Integration by parts applied to the diffusion term:

$$ \int_{\Omega} v \nabla \cdot \left[ \frac{\boldsymbol{\kappa}}{\mu} \nabla \Psi \right] d\Omega = -\int_{\Omega} \nabla v^T \frac{\boldsymbol{\kappa}}{\mu} \nabla \Psi \, d\Omega + \int_{\Gamma} v \frac{\boldsymbol{\kappa}}{\mu} \nabla \Psi \cdot \mathbf{n} \, d\sigma $$

Applying the Neumann boundary condition and setting $v=0$ on Dirichlet boundaries yields the weak form:

$$ \int_{\Omega} v \left( \frac{\phi}{\varrho_f} \frac{\partial \varrho_f}{\partial p} + S \right) \frac{\partial p}{\partial t} d\Omega + \int_{\Omega} \nabla v^T \frac{\boldsymbol{\kappa}}{\mu} \nabla \Psi \, d\Omega - \int_{\Omega} v Q \, d\Omega - \int_{\Gamma_N} v g_N \, d\sigma = 0 $$

Substituting the Galerkin discretization $p \approx \sum_j N_j a_j$ and choosing $v = N_i$ recovers the matrix form $\mathbf{M}^p \dot{\mathbf{a}} + \mathbf{K}^p \mathbf{a} = \mathbf{f}^p$ presented above.

When solid_thermal_expansion is configured, an additional thermal expansion source term is added to the load vector:

$$ \mathbf{f}^p_{\mathrm{therm},i} = \int_{\Omega} \left[ 3(\alpha_B - \phi)\alpha_s - \frac{\phi}{\varrho_f}\frac{\partial \varrho_f}{\partial T} \right] \dot{T} \, N_i \, d\Omega $$

where $\alpha_B$ is the Biot constant, $\alpha_s$ is the solid thermal expansion coefficient, and $\dot{T}$ is approximated by backward finite differences.

Temperature equation

$$ \mathbf{M}^T_{ij} = \int_{\Omega} N_i \, c_p \, N_j \, d\Omega $$$$ \mathbf{K}^T_{ij} = \int_{\Omega} \nabla N_i^T \boldsymbol{\lambda} \nabla N_j \, d\Omega + \int_{\Omega} N_i \, \varrho_f c_f \, \mathbf{q}^T \nabla N_j \, d\Omega $$

Definition in the project file

The HT process is declared in the <processes> block of the project file.

Monolithic scheme (default)

<process>
    <name>HydroThermal</name>
    <type>HT</type>
    <integration_order>2</integration_order>
    <process_variables>
        <temperature>T</temperature>
        <pressure>p</pressure>
    </process_variables>
    <specific_body_force>0 -9.81</specific_body_force>
    <secondary_variables>
        <secondary_variable name="darcy_velocity"/>
    </secondary_variables>
</process>

Staggered scheme

To use the staggered coupling scheme, add:

<coupling_scheme>staggered</coupling_scheme>

In the staggered scheme, the heat transport equation (process ID 0) and the hydraulic equation (process ID 1) are solved sequentially.

:: Given task 1 ::
In the HT process text, which process ID does the staggered scheme assign to the heat transport equation?

:: Listing ::
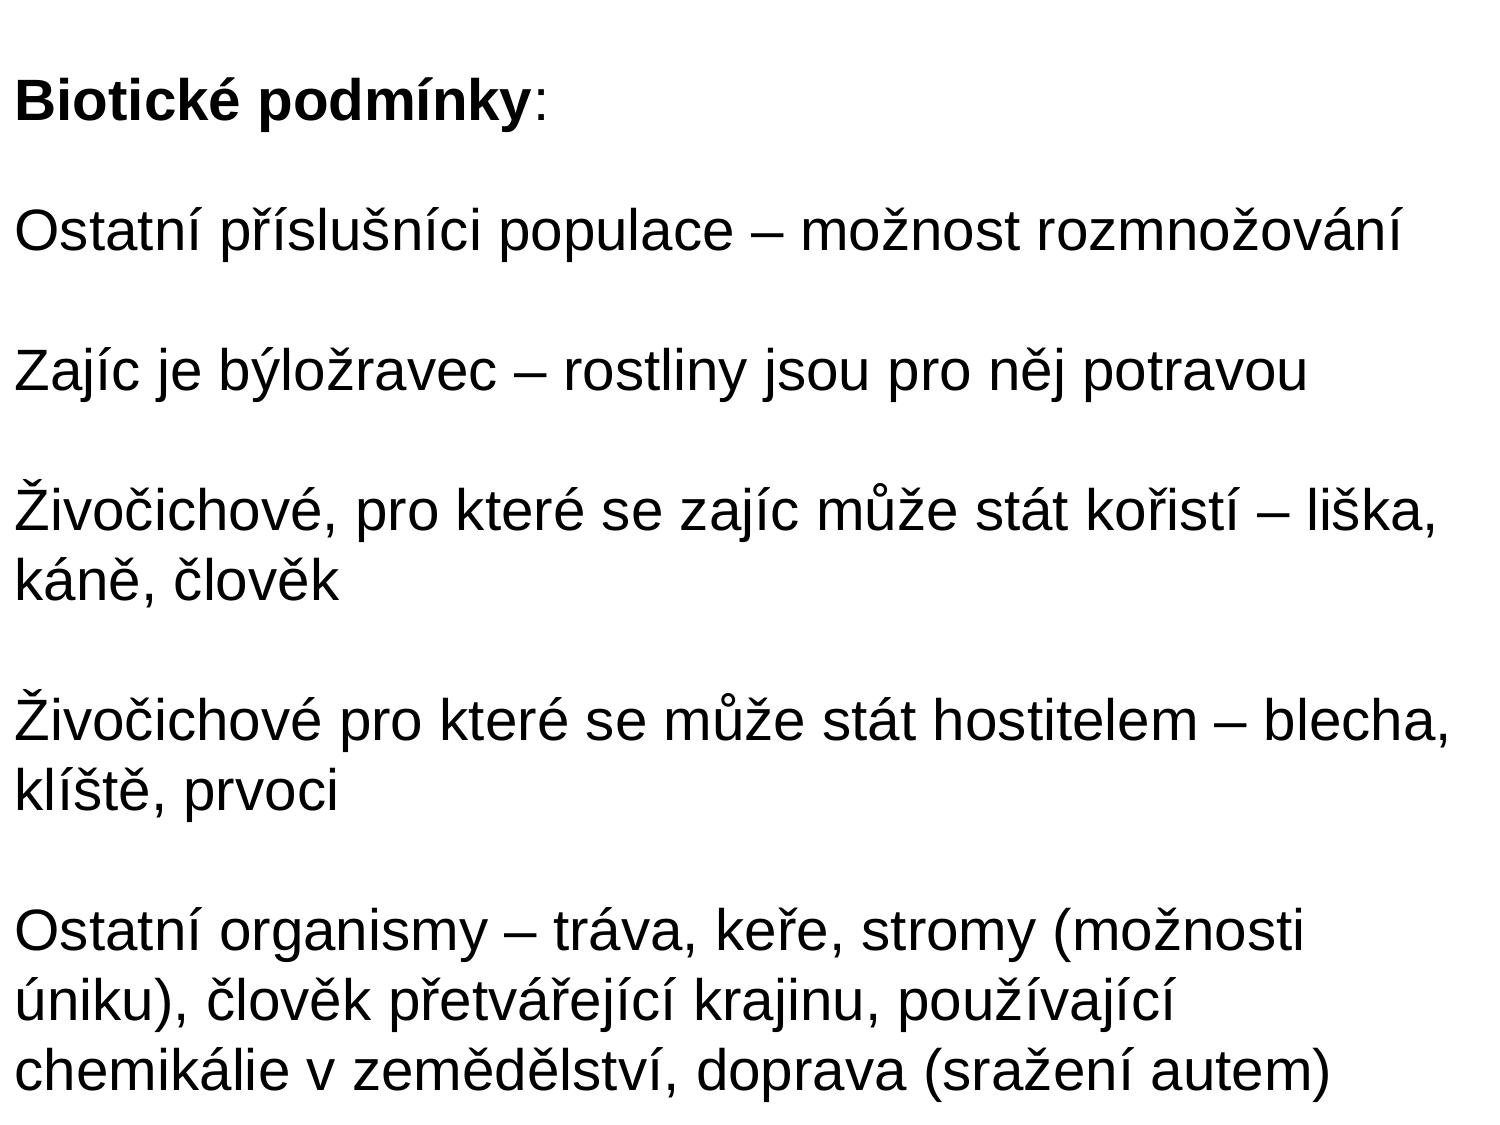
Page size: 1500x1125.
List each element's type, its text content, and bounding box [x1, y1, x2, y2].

text_box Ostatní příslušníci populace – možnost rozmnožování Zajíc je býložravec – rostliny jsou pro něj potravou Živočichové, pro které se zajíc může stát kořistí – liška, káně, člověk Živočichové pro které se může stát hostitelem – blecha, klíště, prvoci Ostatní organismy – tráva, keře, stromy (možnosti úniku), člověk přetvářející krajinu, používající chemikálie v zemědělství, doprava (sražení autem) [0, 184, 1477, 1125]
text_box Biotické podmínky: [0, 54, 1081, 141]
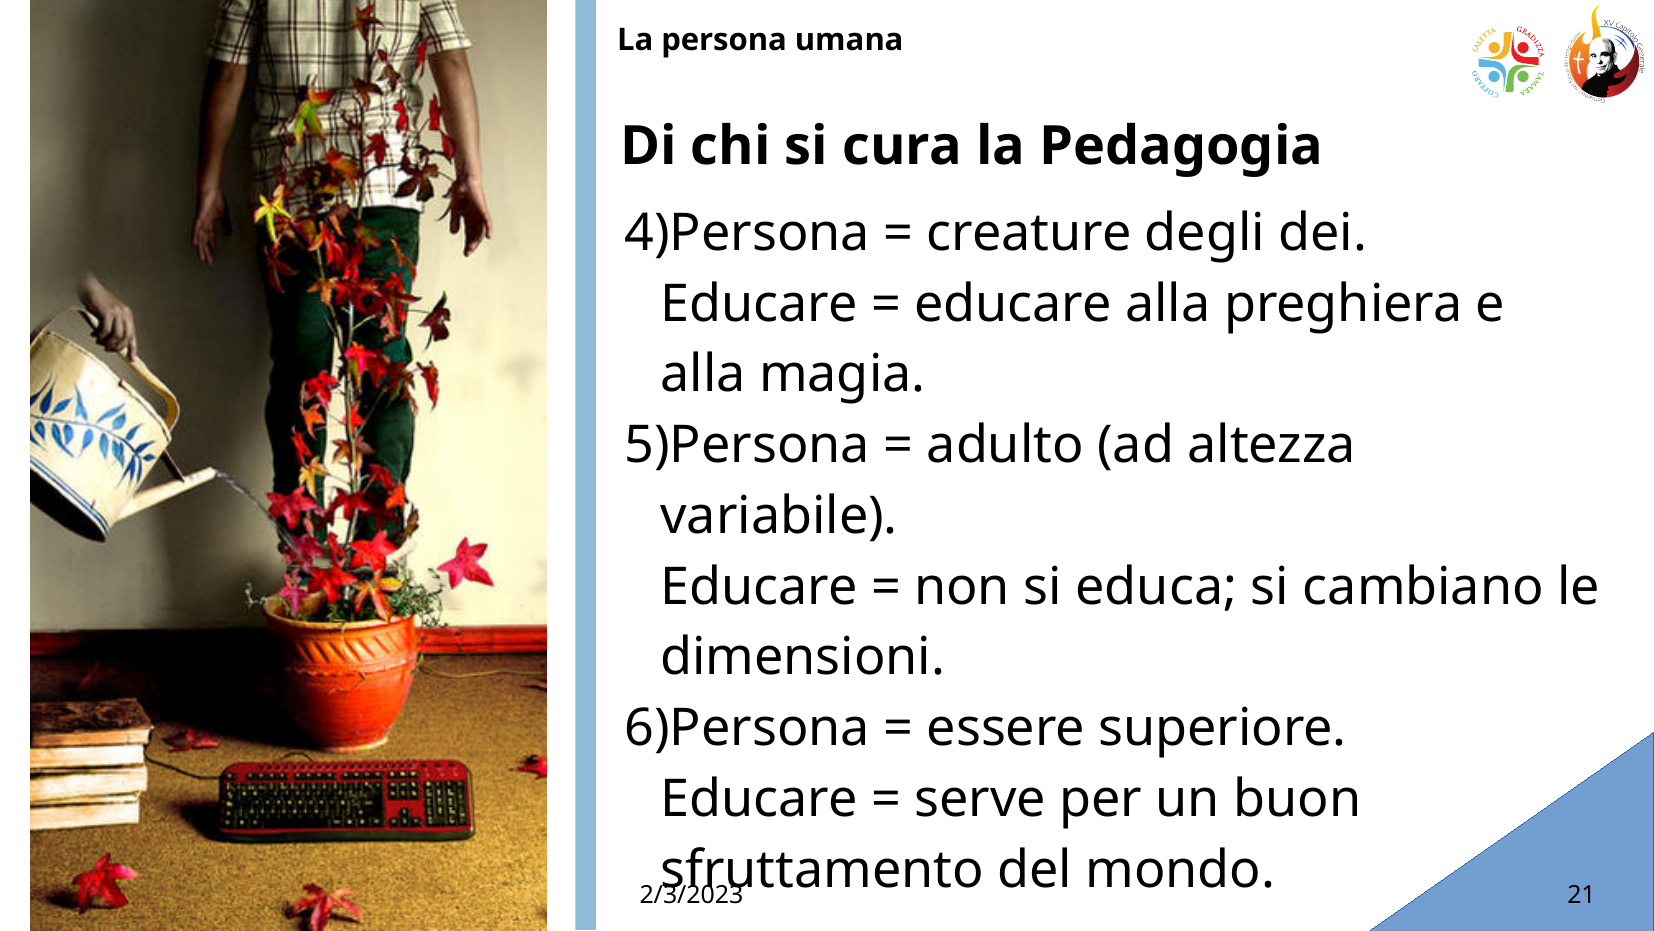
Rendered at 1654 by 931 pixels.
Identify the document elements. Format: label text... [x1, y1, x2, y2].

title Di chi si cura la Pedagogia [620, 106, 1617, 178]
subtitle Persona = creature degli dei. Educare = educare alla preghiera e alla magia. Persona = adulto (ad altezza variabile). Educare = non si educa; si cambiano le dimensioni. Persona = essere superiore. Educare = serve per un buon sfruttamento del mondo. [624, 194, 1602, 828]
text_box La persona umana [602, 9, 1335, 63]
picture [30, 0, 547, 931]
picture [1563, 4, 1646, 103]
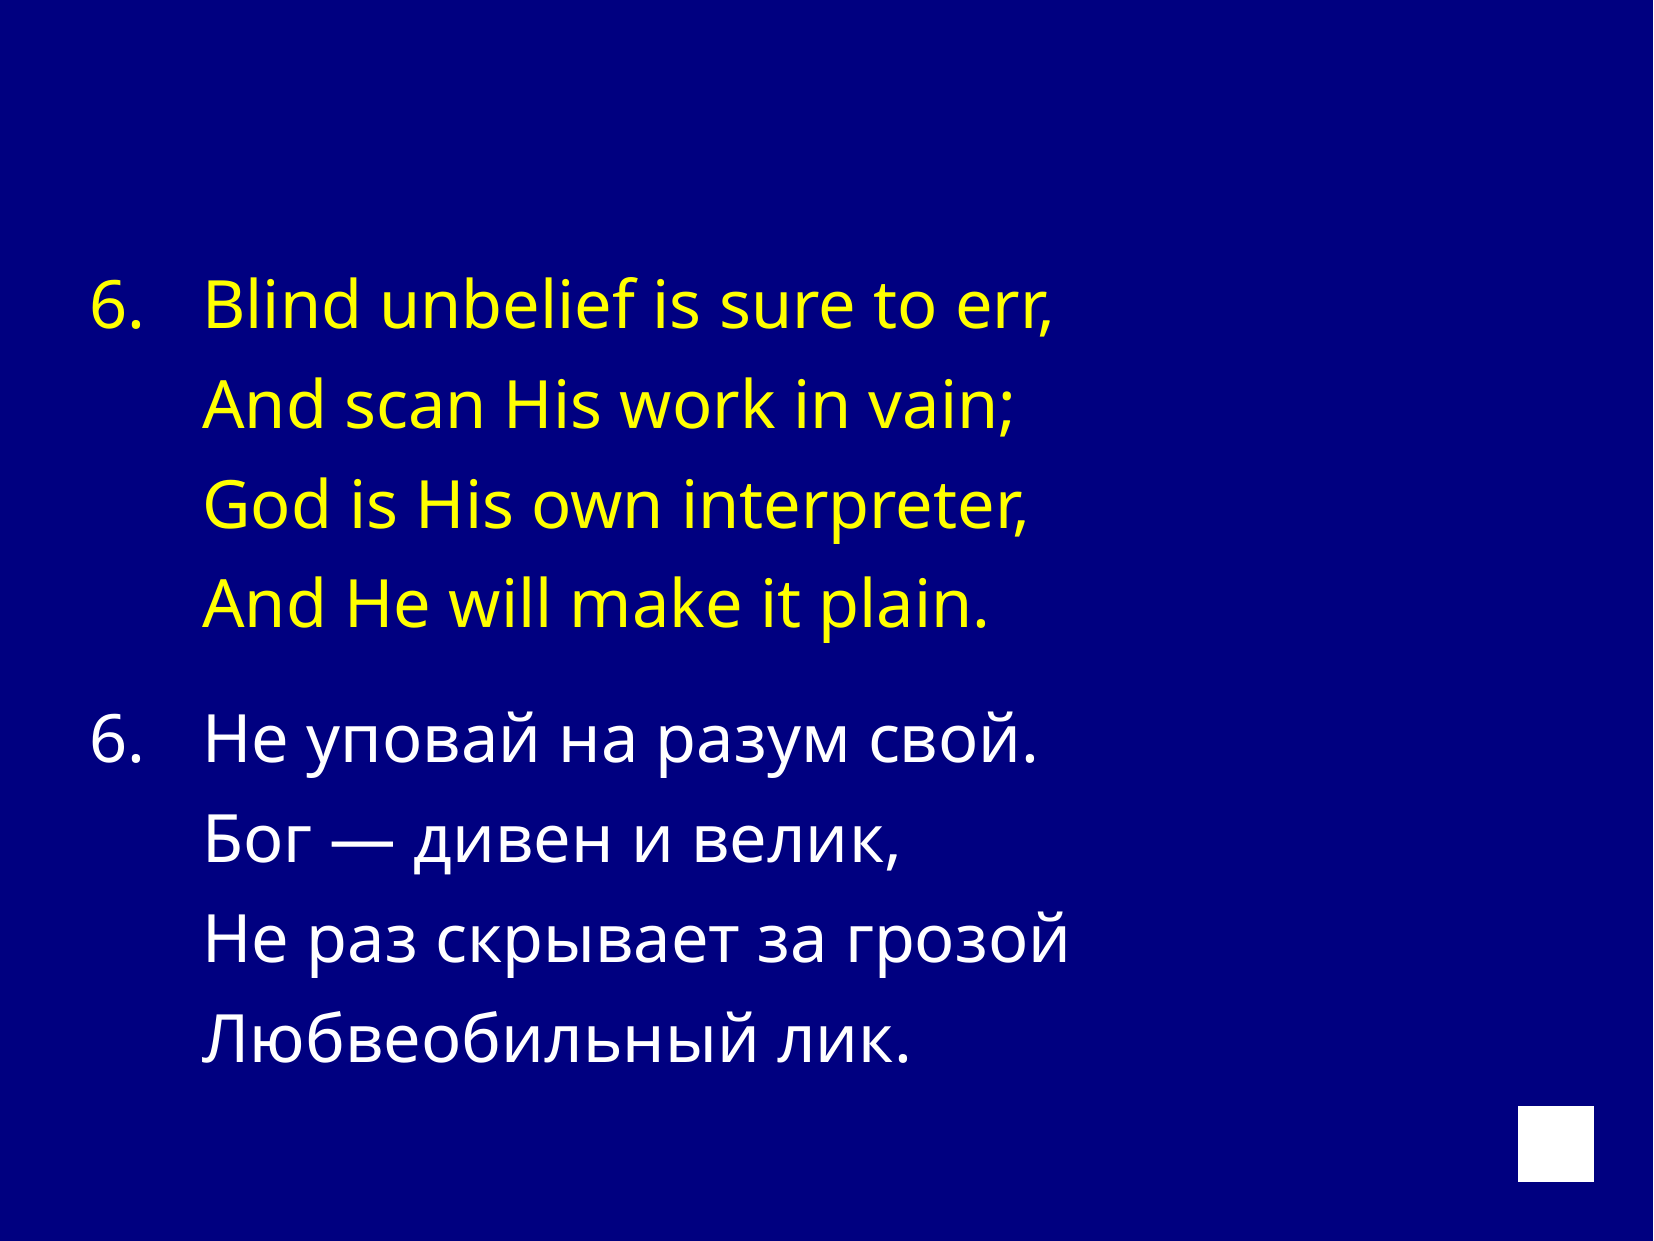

:: Given task 2 ::
Repeat the stretch of the records from the line containing "Rendered at 1654 by 931 pixels." through the end of the records, leaving the pictures out.

:: Full solution 1 ::
Process ID 0.

:: Full solution 2 ::
Rendered at 1654 by 931 pixels.
Identify the document elements. Format: label text... [x1, y1, x2, y2].

title Di chi si cura la Pedagogia [620, 106, 1617, 178]
subtitle Persona = creature degli dei. Educare = educare alla preghiera e alla magia. Persona = adulto (ad altezza variabile). Educare = non si educa; si cambiano le dimensioni. Persona = essere superiore. Educare = serve per un buon sfruttamento del mondo. [624, 194, 1602, 828]
text_box La persona umana [602, 9, 1335, 63]
picture [30, 0, 547, 931]
picture [1563, 4, 1646, 103]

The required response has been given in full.